● Assignment A
Return the part of the in-memory data source page below, starting at "The in-memory source" and ending at "npm run dev.", copied word for word.
● Assignment B
According to the in-memory data source page below, what does createInMemoryDataSource(rows, schema) return?
● Assignment C
Write what comes next in the in-memory data source page below, picking up after its final sentence.

● Text section
In-memory

The in-memory source runs a full CRUD data screen against a plain array - no database, no API. It applies the grid's filter, global search, sort, and paging in memory, and supports create / update / delete. Ideal for prototyping a schema, tests, demos, static reference data, or seeding a screen before the backend exists.

It is the default backend the CLI emits when you scaffold from a Drizzle schema without --db, so the screen runs the moment you npm run dev.

Usage

import { createServerDataSource } from '@svgrid/grid'
import { createInMemoryDataSource } from '@svgrid/enterprise'
import { customersSchema, type CustomersRow } from '$lib/customers.schema'

const seed: CustomersRow[] = [
  { id: '1', name: 'Ada Lovelace', email: '[email protected]', mrr: 1200, active: true },
  { id: '2', name: 'Alan Turing', email: '[email protected]', mrr: 240, active: true },
  // ...
]

const source = createInMemoryDataSource(seed, customersSchema)

const controller = createServerDataSource(source, {
  pageSize: 25,
  optimistic: true,
  getRowId: (r) => r.id,
  onChange: (s) => (view = s),
})
controller.refresh()

createInMemoryDataSource(rows, schema) returns a full ServerDataSource (read + create + update + delete). Everything the grid asks for - filter operators, facet selections, global search, multi-column sort, paging - is applied to the array, exactly like a real backend, so you can build the whole screen and swap in a database later without changing the UI.

● The data

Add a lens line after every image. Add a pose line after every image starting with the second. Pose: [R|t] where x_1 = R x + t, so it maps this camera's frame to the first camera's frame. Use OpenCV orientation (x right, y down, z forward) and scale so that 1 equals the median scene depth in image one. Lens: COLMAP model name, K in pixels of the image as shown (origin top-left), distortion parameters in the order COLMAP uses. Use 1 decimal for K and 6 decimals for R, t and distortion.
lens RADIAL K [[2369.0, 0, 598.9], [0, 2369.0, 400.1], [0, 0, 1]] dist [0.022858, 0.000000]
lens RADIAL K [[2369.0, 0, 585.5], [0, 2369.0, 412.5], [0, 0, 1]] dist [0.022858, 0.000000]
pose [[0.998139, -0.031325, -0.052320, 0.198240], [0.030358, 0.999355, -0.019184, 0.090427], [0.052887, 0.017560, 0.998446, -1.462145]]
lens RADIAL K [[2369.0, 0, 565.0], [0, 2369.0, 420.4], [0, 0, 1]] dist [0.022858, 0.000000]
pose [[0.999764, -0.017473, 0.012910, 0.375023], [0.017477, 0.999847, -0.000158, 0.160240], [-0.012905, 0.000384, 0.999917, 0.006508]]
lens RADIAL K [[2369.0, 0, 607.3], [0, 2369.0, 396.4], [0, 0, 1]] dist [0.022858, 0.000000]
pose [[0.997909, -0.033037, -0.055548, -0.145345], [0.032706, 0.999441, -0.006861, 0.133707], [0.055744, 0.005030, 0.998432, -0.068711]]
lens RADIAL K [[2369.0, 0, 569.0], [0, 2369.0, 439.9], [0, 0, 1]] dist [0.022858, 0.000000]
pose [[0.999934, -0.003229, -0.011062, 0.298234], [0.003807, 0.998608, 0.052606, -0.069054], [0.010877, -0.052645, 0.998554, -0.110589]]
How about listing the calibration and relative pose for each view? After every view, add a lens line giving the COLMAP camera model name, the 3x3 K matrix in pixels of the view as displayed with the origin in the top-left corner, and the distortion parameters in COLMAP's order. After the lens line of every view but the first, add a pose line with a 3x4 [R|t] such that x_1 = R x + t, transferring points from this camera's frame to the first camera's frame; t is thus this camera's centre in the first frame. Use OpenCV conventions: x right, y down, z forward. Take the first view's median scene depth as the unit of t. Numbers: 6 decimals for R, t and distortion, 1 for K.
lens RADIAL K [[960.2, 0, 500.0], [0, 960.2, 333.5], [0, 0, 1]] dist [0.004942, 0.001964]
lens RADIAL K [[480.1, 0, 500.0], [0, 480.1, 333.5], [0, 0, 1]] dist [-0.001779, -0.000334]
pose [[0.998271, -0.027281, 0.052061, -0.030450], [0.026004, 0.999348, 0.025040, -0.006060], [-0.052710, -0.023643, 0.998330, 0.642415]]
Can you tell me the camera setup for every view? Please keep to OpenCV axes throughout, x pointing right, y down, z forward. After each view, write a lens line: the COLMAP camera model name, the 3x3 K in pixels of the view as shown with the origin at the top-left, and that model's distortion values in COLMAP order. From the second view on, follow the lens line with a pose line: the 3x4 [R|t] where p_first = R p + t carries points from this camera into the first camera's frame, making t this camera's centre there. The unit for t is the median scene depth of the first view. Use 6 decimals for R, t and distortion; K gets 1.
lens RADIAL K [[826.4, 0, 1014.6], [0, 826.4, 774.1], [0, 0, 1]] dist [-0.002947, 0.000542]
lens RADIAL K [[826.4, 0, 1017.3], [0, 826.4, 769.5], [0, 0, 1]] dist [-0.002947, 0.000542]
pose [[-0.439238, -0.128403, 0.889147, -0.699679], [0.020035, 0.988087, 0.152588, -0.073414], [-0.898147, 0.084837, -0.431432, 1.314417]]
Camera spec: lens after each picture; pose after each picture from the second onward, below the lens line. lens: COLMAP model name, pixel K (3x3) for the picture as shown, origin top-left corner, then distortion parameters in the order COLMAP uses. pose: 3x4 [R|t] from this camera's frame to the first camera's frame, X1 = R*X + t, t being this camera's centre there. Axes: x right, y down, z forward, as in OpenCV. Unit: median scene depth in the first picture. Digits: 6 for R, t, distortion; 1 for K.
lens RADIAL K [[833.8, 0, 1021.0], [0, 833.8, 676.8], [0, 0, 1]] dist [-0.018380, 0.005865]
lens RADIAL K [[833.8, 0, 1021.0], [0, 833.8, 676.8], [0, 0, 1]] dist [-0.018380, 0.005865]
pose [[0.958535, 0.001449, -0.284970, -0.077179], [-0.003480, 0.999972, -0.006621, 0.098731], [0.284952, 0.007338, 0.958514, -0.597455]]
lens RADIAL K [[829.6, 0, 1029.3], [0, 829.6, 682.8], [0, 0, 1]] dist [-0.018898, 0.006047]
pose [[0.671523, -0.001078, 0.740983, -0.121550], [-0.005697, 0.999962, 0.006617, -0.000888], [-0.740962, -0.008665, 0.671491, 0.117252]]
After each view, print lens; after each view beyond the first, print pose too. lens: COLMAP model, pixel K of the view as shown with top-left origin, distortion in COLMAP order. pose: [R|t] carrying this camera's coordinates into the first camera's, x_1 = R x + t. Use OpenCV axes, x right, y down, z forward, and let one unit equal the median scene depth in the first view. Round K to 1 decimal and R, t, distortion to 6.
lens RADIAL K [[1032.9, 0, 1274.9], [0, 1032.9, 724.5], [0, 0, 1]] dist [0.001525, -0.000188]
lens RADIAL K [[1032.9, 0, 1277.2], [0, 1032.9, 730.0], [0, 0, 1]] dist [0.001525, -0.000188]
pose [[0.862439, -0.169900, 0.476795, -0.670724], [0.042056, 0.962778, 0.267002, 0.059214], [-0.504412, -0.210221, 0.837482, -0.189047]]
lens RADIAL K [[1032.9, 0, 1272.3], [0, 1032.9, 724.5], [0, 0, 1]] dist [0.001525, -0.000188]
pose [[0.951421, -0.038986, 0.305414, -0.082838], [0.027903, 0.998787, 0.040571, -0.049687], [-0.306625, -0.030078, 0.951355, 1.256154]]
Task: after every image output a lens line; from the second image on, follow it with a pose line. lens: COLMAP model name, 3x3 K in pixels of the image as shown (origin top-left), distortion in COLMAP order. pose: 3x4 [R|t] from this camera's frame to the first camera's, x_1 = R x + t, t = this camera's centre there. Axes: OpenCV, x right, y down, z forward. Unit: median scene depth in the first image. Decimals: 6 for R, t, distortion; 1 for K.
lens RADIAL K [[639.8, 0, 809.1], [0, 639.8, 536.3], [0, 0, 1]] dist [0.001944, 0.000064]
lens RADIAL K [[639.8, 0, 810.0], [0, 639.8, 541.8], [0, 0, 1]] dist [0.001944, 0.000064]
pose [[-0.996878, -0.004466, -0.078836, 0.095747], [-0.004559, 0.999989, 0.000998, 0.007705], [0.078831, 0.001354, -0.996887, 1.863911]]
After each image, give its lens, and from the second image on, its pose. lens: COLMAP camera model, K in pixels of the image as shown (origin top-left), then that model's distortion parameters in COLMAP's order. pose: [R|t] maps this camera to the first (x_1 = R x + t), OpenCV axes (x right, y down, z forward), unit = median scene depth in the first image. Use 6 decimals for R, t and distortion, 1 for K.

● Answer box A
The in-memory source runs a full CRUD data screen against a plain array - no database, no API. It applies the grid's filter, global search, sort, and paging in memory, and supports create / update / delete. Ideal for prototyping a schema, tests, demos, static reference data, or seeding a screen before the backend exists.

It is the default backend the CLI emits when you scaffold from a Drizzle schema without --db, so the screen runs the moment you npm run dev.

● Answer box B
It returns a full ServerDataSource that supports read, create, update and delete.

● Answer box C
Server route

To expose it behind a SvelteKit API route (as the generated code does):

// src/routes/api/customers/+server.ts
import { createInMemoryDataSource, createKitHandlers } from '@svgrid/enterprise'
import { customersSchema, type CustomersRow } from '$lib/customers.schema'

const source = createInMemoryDataSource<CustomersRow>([], customersSchema)
export const { POST } = createKitHandlers({ schema: customersSchema, source })

Reseeding and fixtures

createInMemoryDataSource(rows, schema) copies the rows in - the array you pass is a seed, not a live binding. Load it from a JSON fixture to keep sample data out of your components:

import seed from '$lib/fixtures/customers.json'
const source = createInMemoryDataSource(seed, customersSchema)

Because the data lives inside the source, a fresh createInMemoryDataSource(...) is a clean slate - handy between tests, or behind a "reset demo data" button.

In tests

The source is a plain object implementing ServerDataSource, so you can exercise the whole screen's data behaviour directly - no DOM, no database:

import { describe, it, expect } from 'vitest'
import { createInMemoryDataSource } from '@svgrid/enterprise'
import { customersSchema, type CustomersRow } from '$lib/customers.schema'

describe('customers screen data', () => {
  it('filters, sorts, creates, and deletes', async () => {
    const source = createInMemoryDataSource<CustomersRow>([
      { id: '1', name: 'Ada Lovelace', email: '[email protected]', mrr: 1200, active: true },
      { id: '2', name: 'Alan Turing', email: '[email protected]', mrr: 240, active: false },
    ], customersSchema)

    // read a page exactly the way the grid asks (see Data binding)
    const page = await source.getRows({
      startRow: 0, endRow: 25, pageIndex: 0, pageSize: 25,
      sortModel: [{ id: 'mrr', desc: true }],
      filterModel: { columns: { active: { operator: 'equals', value: 'true' } } },
    })
    expect(page.rowCount).toBe(1)
    expect(page.rows[0]!.name).toBe('Ada Lovelace')

    const created = await source.createRow!({ name: 'Grace Hopper', email: '[email protected]', mrr: 900, active: true })
    await source.deleteRow!(created.id)
  })
})

It is the same ServerRequest the grid sends at runtime, so a test that passes here is a screen that behaves.

When to move on

The in-memory source keeps its data in the server process, so it resets on restart and is not shared across instances. When you are ready for persistence, switch to a database or a custom source - the schema, grid, and form stay exactly the same.